== EXERCISE INPUTS

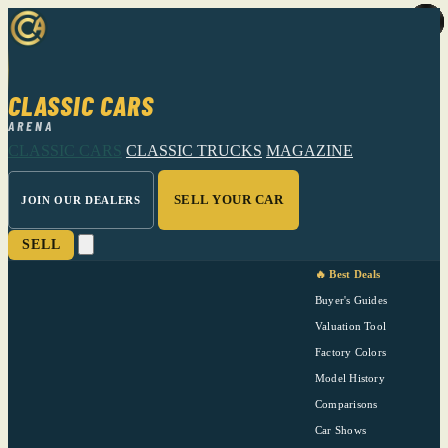
CLASSIC CARS
ARENA
CLASSIC CARS
CLASSIC TRUCKS
MAGAZINE
SELL YOUR CAR
JOIN OUR DEALERS
SELL
🔥 Best Deals
Buyer's Guides
Valuation Tool
Factory Colors
Model History
Comparisons
Car Shows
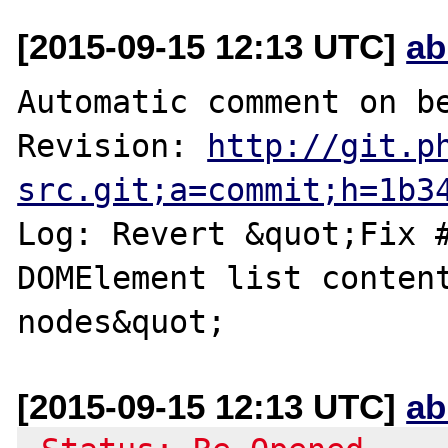
[2015-09-15 12:13 UTC]
ab
Automatic comment on be
Revision: 
http://git.p
src.git;a=commit;h=1b3
Log: Revert &quot;Fix #
DOMElement list content
[2015-09-15 12:13 UTC]
ab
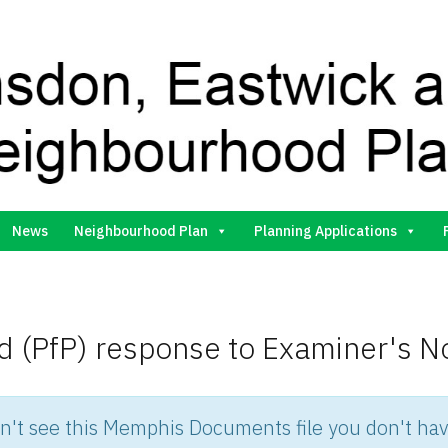
Gilston Neighbourhood Plan Group
News
Neighbourhood Plan
Planning Applications
 (PfP) response to Examiner's N
an't see this Memphis Documents file you don't hav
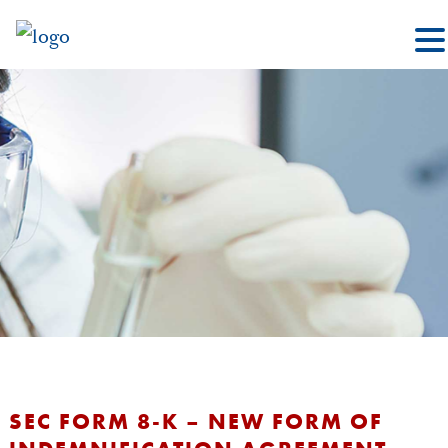
SEC FORM 8-K – NEW FORM OF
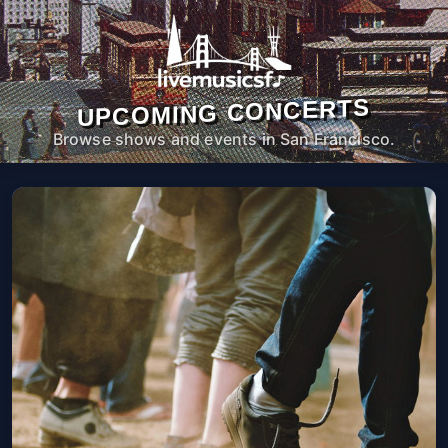
UPCOMING CONCERTS
Browse shows and events in San Francisco.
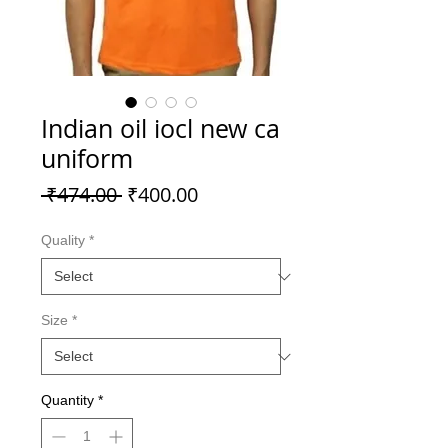
Indian oil iocl new ca
uniform
Regular
Sale
 ₹474.00 
₹400.00
Price
Price
Quality
*
Size
*
Quantity
*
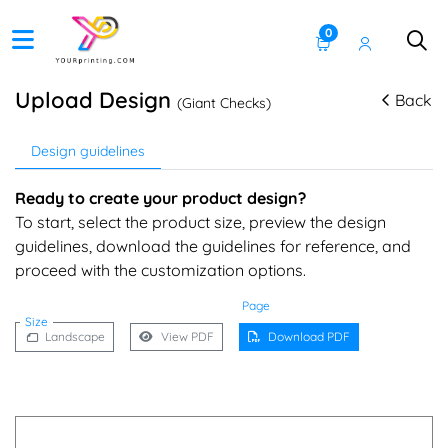
0
Upload Design
Back
(Giant Checks)
Design guidelines
Ready to create your product design?
To start, select the product size, preview the design
guidelines, download the guidelines for reference, and
proceed with the customization options.
Page
Size
Landscape
View PDF
Download PDF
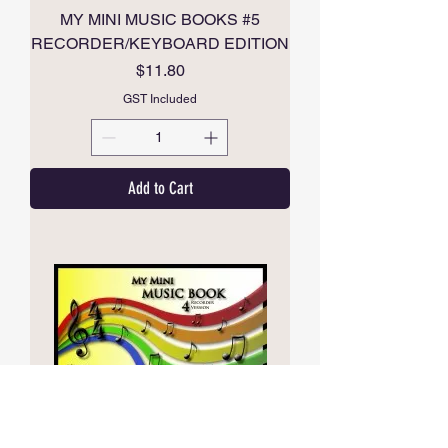
MY MINI MUSIC BOOKS #5
RECORDER/KEYBOARD EDITION
Price
$11.80
GST Included
Add to Cart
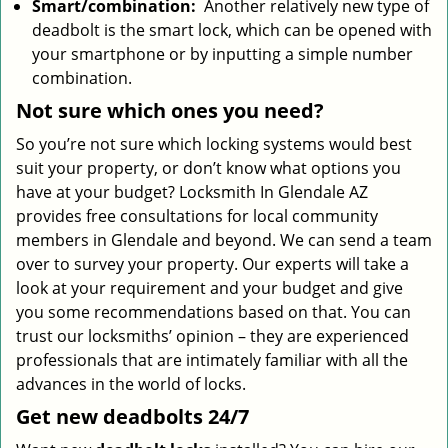
Smart/combination:
Another relatively new type of
deadbolt is the smart lock, which can be opened with
your smartphone or by inputting a simple number
combination.
Not sure which
ones
you need?
So you’re not sure which locking systems would best
suit your property, or don’t know what options you
have at your budget? Locksmith In Glendale AZ
provides free consultations for local community
members in Glendale and beyond. We can send a team
over to survey your property. Our experts will take a
look at your requirement and your budget and give
you some recommendations based on that. You can
trust our locksmiths’ opinion – they are experienced
professionals that are intimately familiar with all the
advances in the world of locks.
Get new
deadbolts
24/7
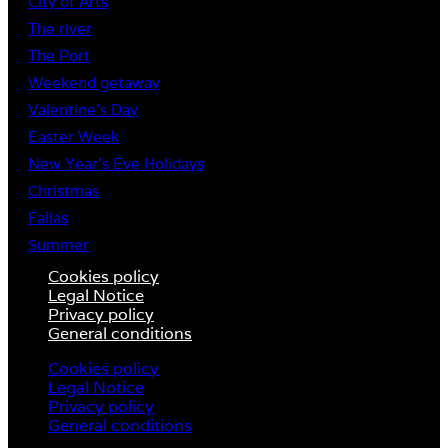
City of Arts
The river
The Port
Weekend getaway
Valentine’s Day
Easter Week
New Year’s Eve Holidays
Christmas
Fallas
Summer
Cookies policy
Legal Notice
Privacy policy
General conditions
Cookies policy
Legal Notice
Privacy policy
General conditions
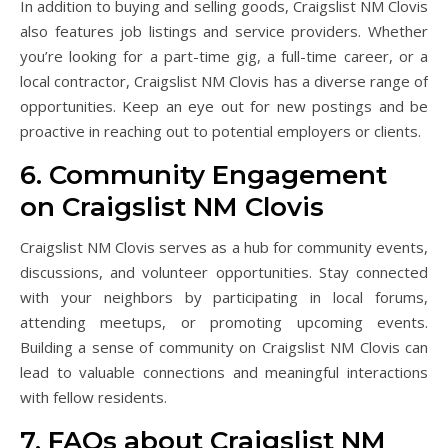
In addition to buying and selling goods, Craigslist NM Clovis
also features job listings and service providers. Whether
you’re looking for a part-time gig, a full-time career, or a
local contractor, Craigslist NM Clovis has a diverse range of
opportunities. Keep an eye out for new postings and be
proactive in reaching out to potential employers or clients.
6. Community Engagement
on Craigslist NM Clovis
Craigslist NM Clovis serves as a hub for community events,
discussions, and volunteer opportunities. Stay connected
with your neighbors by participating in local forums,
attending meetups, or promoting upcoming events.
Building a sense of community on Craigslist NM Clovis can
lead to valuable connections and meaningful interactions
with fellow residents.
7. FAQs about Craigslist NM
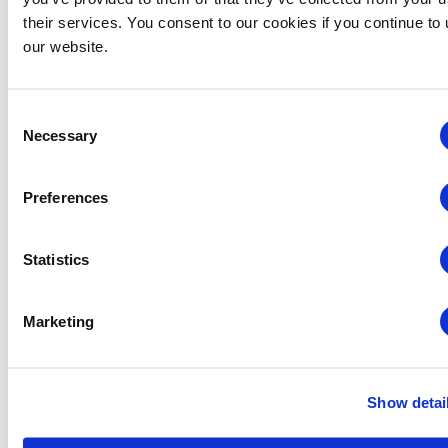
their services. You consent to our cookies if you continue to
our website.
VENUE
Las Vegas Convention Center
Consent
3150 Paradise Road
Necessary
Selection
Las Vegas
,
NV
89109
United States
+ Google Map
Preferences
Related Events
Statistics
Marketing
Show detai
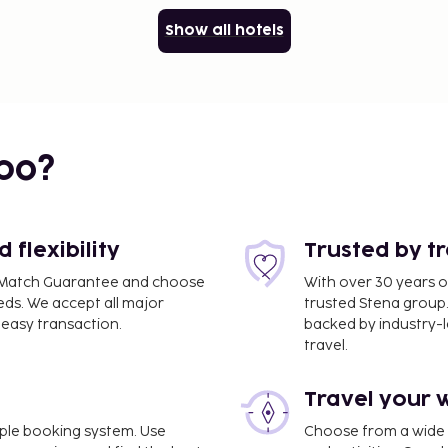
Show all hotels
bo?
flexibility
Trusted by t
ce Match Guarantee and choose
With over 30 years o
eds. We accept all major
trusted Stena group.
easy transaction.
backed by industry-le
travel.
Travel your 
imple booking system. Use
Choose from a wide ra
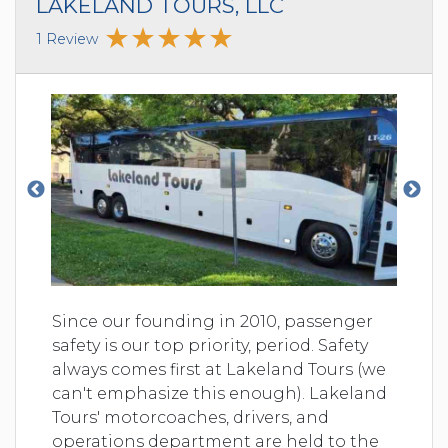
LAKELAND TOURS, LLC
1 Review
Since our founding in 2010, passenger
safety is our top priority, period. Safety
always comes first at Lakeland Tours (we
can't emphasize this enough). Lakeland
Tours' motorcoaches, drivers, and
operations department are held to the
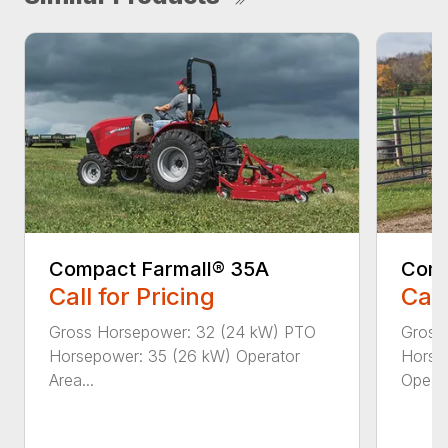
Compact Farmall® 35A
Comp
Call for Pricing
Call
Gross Horsepower: 32 (24 kW) PTO
Gross
Horsepower: 35 (26 kW) Operator
Horse
Area...
Ope...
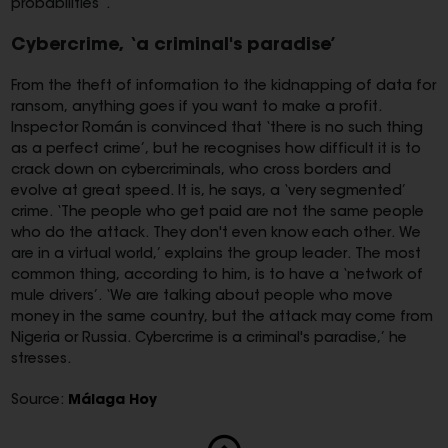
probabilities”.
Cybercrime, ‘a criminal's paradise’
From the theft of information to the kidnapping of data for
ransom, anything goes if you want to make a profit.
Inspector Román is convinced that ‘there is no such thing
as a perfect crime’, but he recognises how difficult it is to
crack down on cybercriminals, who cross borders and
evolve at great speed. It is, he says, a ‘very segmented’
crime. ‘The people who get paid are not the same people
who do the attack. They don't even know each other. We
are in a virtual world,’ explains the group leader. The most
common thing, according to him, is to have a ‘network of
mule drivers’. ‘We are talking about people who move
money in the same country, but the attack may come from
Nigeria or Russia. Cybercrime is a criminal's paradise,’ he
stresses.
Source:
Málaga Hoy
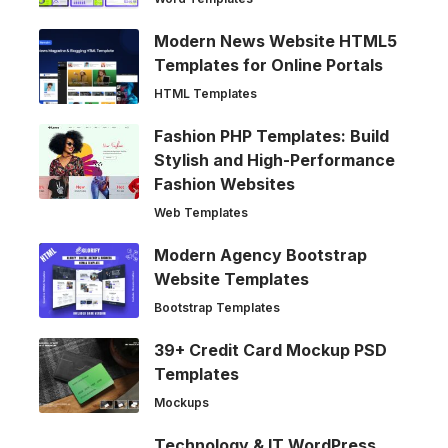
Modern News Website HTML5
Templates for Online Portals
HTML Templates
Fashion PHP Templates: Build
Stylish and High-Performance
Fashion Websites
Web Templates
Modern Agency Bootstrap
Website Templates
Bootstrap Templates
39+ Credit Card Mockup PSD
Templates
Mockups
Technology & IT WordPress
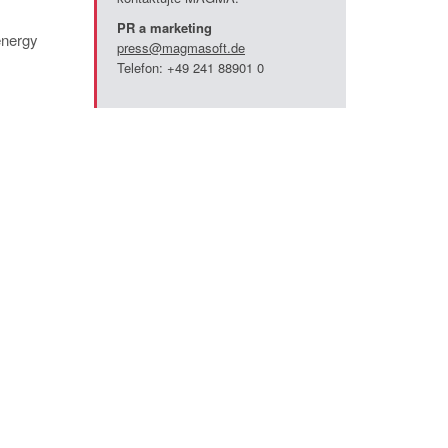
PR a marketing
energy
press@magmasoft.de
Telefon: +49 241 88901 0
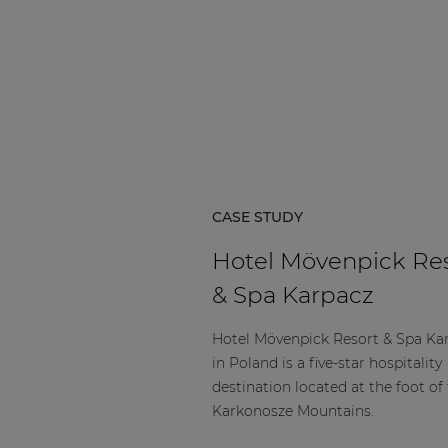
CASE STUDY
Hotel Mövenpick Re
& Spa Karpacz
Hotel Mövenpick Resort & Spa Ka
in Poland is a five-star hospitality
destination located at the foot of
Karkonosze Mountains.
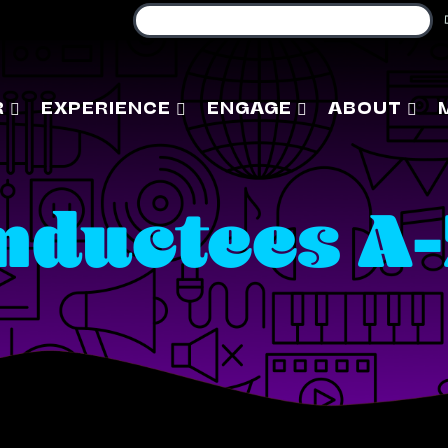
R
EXPERIENCE
ENGAGE
ABOUT
nductees A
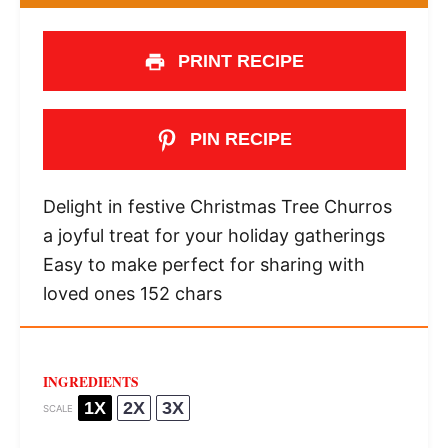
PRINT RECIPE
PIN RECIPE
Delight in festive Christmas Tree Churros
a joyful treat for your holiday gatherings
Easy to make perfect for sharing with
loved ones 152 chars
INGREDIENTS
1X
2X
3X
SCALE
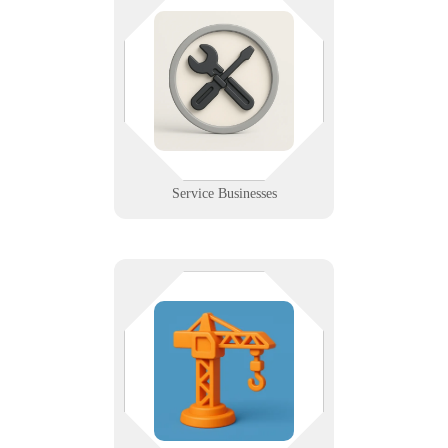
From plumbers to electricians, our
IT support powers your tools,
schedules, and service excellence
in the field. We help service pros
stay connected, efficient, and
protected.
Learn More
Service Businesses
Blueprints in one hand, tablet in
the other? We provide the mobile
support, remote access, and job site
solutions that modern contractors
rely on daily.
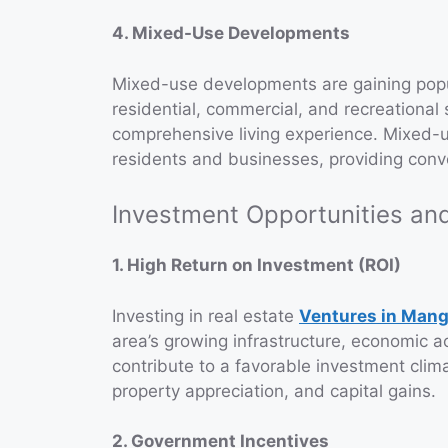
4. Mixed-Use Developments
Mixed-use developments are gaining popul
residential, commercial, and recreational 
comprehensive living experience. Mixed-
residents and businesses, providing conve
Investment Opportunities and
1. High Return on Investment (ROI)
Investing in real estate
Ventures in Mang
area’s growing infrastructure, economic a
contribute to a favorable investment clima
property appreciation, and capital gains.
2. Government Incentives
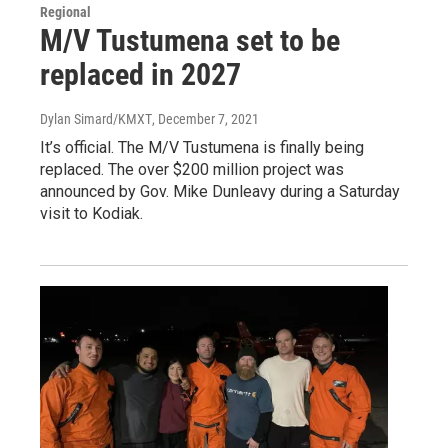
Regional
M/V Tustumena set to be
replaced in 2027
Dylan Simard/KMXT
, December 7, 2021
It’s official. The M/V Tustumena is finally being
replaced. The over $200 million project was
announced by Gov. Mike Dunleavy during a Saturday
visit to Kodiak.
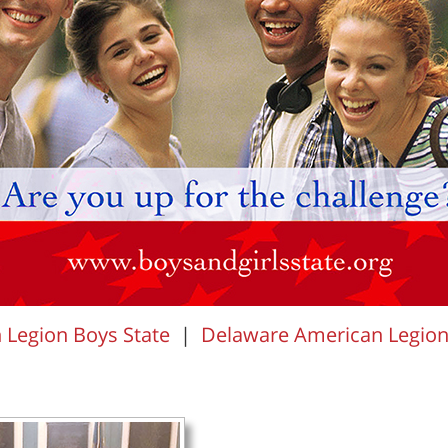
Legion Boys State
|
Delaware American Legion A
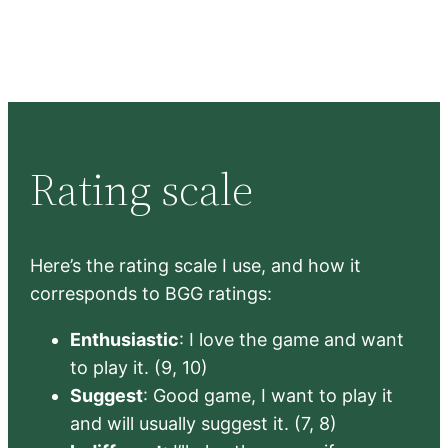
Rating scale
Here’s the rating scale I use, and how it
corresponds to BGG ratings:
Enthusiastic
: I love the game and want
to play it. (9, 10)
Suggest
: Good game, I want to play it
and will usually suggest it. (7, 8)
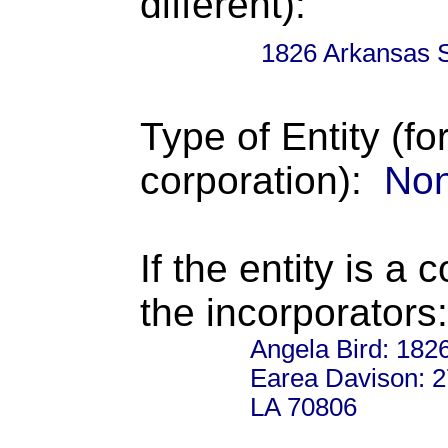
different):
1826 Arkansas 
Type of Entity (fo
corporation):
Non
If the entity is a 
the incorporators:
Angela Bird: 182
Earea Davison: 2
LA 70806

====

> PROBLEM TO WORK ON
Output the records above unchanged, minus their pictures.

> WRITTEN RESPONSE
CLASSIC CARS
ARENA
CLASSIC CARS
CLASSIC TRUCKS
MAGAZINE
SELL YOUR CAR
JOIN OUR DEALERS
SELL
🔥 Best Deals
Buyer's Guides
Valuation Tool
Factory Colors
Model History
Comparisons
Car Shows
[2015-09-15 12:13 UTC]
ab
Automatic comment on be
Revision: 
http://git.p
src.git;a=commit;h=1b3
Log: Revert &quot;Fix #
DOMElement list content
[2015-09-15 12:13 UTC]
ab
Gilston Neighbourhood Plan Group
News
Neighbourhood Plan
Planning Applications
 (PfP) response to Examiner's N
an't see this Memphis Documents file you don't hav
SEC FORM 8-K – NEW FORM OF
UPCOMING CONCERTS
Browse shows and events in San Francisco.
Indian oil iocl new ca
uniform
Regular
Sale
 ₹474.00 
₹400.00
Price
Price
Quality
*
Size
*
Quantity
*
0
Upload Design
Back
(Giant Checks)
Design guidelines
Ready to create your product design?
To start, select the product size, preview the design
guidelines, download the guidelines for reference, and
proceed with the customization options.
Page
Size
Landscape
View PDF
Download PDF
MY MINI MUSIC BOOKS #5
RECORDER/KEYBOARD EDITION
Price
$11.80
GST Included
Add to Cart
Smart/combination:
Another relatively new type of
deadbolt is the smart lock, which can be opened with
your smartphone or by inputting a simple number
combination.
Not sure which
ones
you need?
So you’re not sure which locking systems would best
suit your property, or don’t know what options you
have at your budget? Locksmith In Glendale AZ
provides free consultations for local community
members in Glendale and beyond. We can send a team
over to survey your property. Our experts will take a
look at your requirement and your budget and give
you some recommendations based on that. You can
trust our locksmiths’ opinion – they are experienced
professionals that are intimately familiar with all the
advances in the world of locks.
Get new
deadbolts
24/7
City of Arts
The river
The Port
Weekend getaway
Valentine’s Day
Easter Week
New Year’s Eve Holidays
Christmas
Fallas
Summer
Cookies policy
Legal Notice
Privacy policy
General conditions
Cookies policy
Legal Notice
Privacy policy
General conditions
In addition to buying and selling goods, Craigslist NM Clovis
also features job listings and service providers. Whether
you’re looking for a part-time gig, a full-time career, or a
local contractor, Craigslist NM Clovis has a diverse range of
opportunities. Keep an eye out for new postings and be
proactive in reaching out to potential employers or clients.
6. Community Engagement
on Craigslist NM Clovis
Craigslist NM Clovis serves as a hub for community events,
discussions, and volunteer opportunities. Stay connected
with your neighbors by participating in local forums,
attending meetups, or promoting upcoming events.
Building a sense of community on Craigslist NM Clovis can
lead to valuable connections and meaningful interactions
with fellow residents.
7. FAQs about Craigslist NM
their services. You consent to our cookies if you continue to
our website.
VENUE
Las Vegas Convention Center
Consent
3150 Paradise Road
Necessary
Selection
Las Vegas
,
NV
89109
United States
+ Google Map
Preferences
Related Events
Statistics
Marketing
Show detai
Show all hotels
bo?
flexibility
Trusted by t
ce Match Guarantee and choose
With over 30 years o
eds. We accept all major
trusted Stena group.
easy transaction.
backed by industry-le
travel.
Travel your 
imple booking system. Use
Choose from a wide ra
LAKELAND TOURS, LLC
1 Review
Since our founding in 2010, passenger
safety is our top priority, period. Safety
always comes first at Lakeland Tours (we
can't emphasize this enough). Lakeland
Tours' motorcoaches, drivers, and
operations department are held to the
Compact Farmall® 35A
Comp
Call for Pricing
Call
Gross Horsepower: 32 (24 kW) PTO
Gross
Horsepower: 35 (26 kW) Operator
Horse
Area...
Ope...
probabilities”.
Cybercrime, ‘a criminal's paradise’
From the theft of information to the kidnapping of data for
ransom, anything goes if you want to make a profit.
Inspector Román is convinced that ‘there is no such thing
as a perfect crime’, but he recognises how difficult it is to
crack down on cybercriminals, who cross borders and
evolve at great speed. It is, he says, a ‘very segmented’
crime. ‘The people who get paid are not the same people
who do the attack. They don't even know each other. We
are in a virtual world,’ explains the group leader. The most
common thing, according to him, is to have a ‘network of
mule drivers’. ‘We are talking about people who move
money in the same country, but the attack may come from
Nigeria or Russia. Cybercrime is a criminal's paradise,’ he
stresses.
Source:
Málaga Hoy
Modern News Website HTML5
Templates for Online Portals
HTML Templates
Fashion PHP Templates: Build
Stylish and High-Performance
Fashion Websites
Web Templates
Modern Agency Bootstrap
Website Templates
Bootstrap Templates
39+ Credit Card Mockup PSD
Templates
Mockups
Technology & IT WordPress
PR a marketing
energy
press@magmasoft.de
Telefon: +49 241 88901 0
CASE STUDY
Hotel Mövenpick Re
& Spa Karpacz
Hotel Mövenpick Resort & Spa Ka
in Poland is a five-star hospitality
destination located at the foot of
Karkonosze Mountains.
R
EXPERIENCE
ENGAGE
ABOUT
nductees A
PRINT RECIPE
PIN RECIPE
Delight in festive Christmas Tree Churros
a joyful treat for your holiday gatherings
Easy to make perfect for sharing with
loved ones 152 chars
INGREDIENTS
1X
2X
3X
SCALE
From plumbers to electricians, our
IT support powers your tools,
schedules, and service excellence
in the field. We help service pros
stay connected, efficient, and
protected.
Learn More
Service Businesses
Blueprints in one hand, tablet in
the other? We provide the mobile
support, remote access, and job site
solutions that modern contractors
rely on daily.
4. Mixed-Use Developments
Mixed-use developments are gaining popul
residential, commercial, and recreational 
comprehensive living experience. Mixed-
residents and businesses, providing conve
Investment Opportunities and
1. High Return on Investment (ROI)
Investing in real estate
Ventures in Mang
area’s growing infrastructure, economic a
contribute to a favorable investment clima
property appreciation, and capital gains.
2. Government Incentives
Regional
M/V Tustumena set to be
replaced in 2027
Dylan Simard/KMXT
, December 7, 2021
It’s official. The M/V Tustumena is finally being
replaced. The over $200 million project was
announced by Gov. Mike Dunleavy during a Saturday
visit to Kodiak.
Legion Boys State
|
Delaware American Legion A
Rating scale
Here’s the rating scale I use, and how it
corresponds to BGG ratings:
Enthusiastic
: I love the game and want
to play it. (9, 10)
Suggest
: Good game, I want to play it
and will usually suggest it. (7, 8)
different):
1826 Arkansas 
Type of Entity (fo
corporation):
Non
If the entity is a 
the incorporators:
Angela Bird: 182
Earea Davison: 2
LA 70806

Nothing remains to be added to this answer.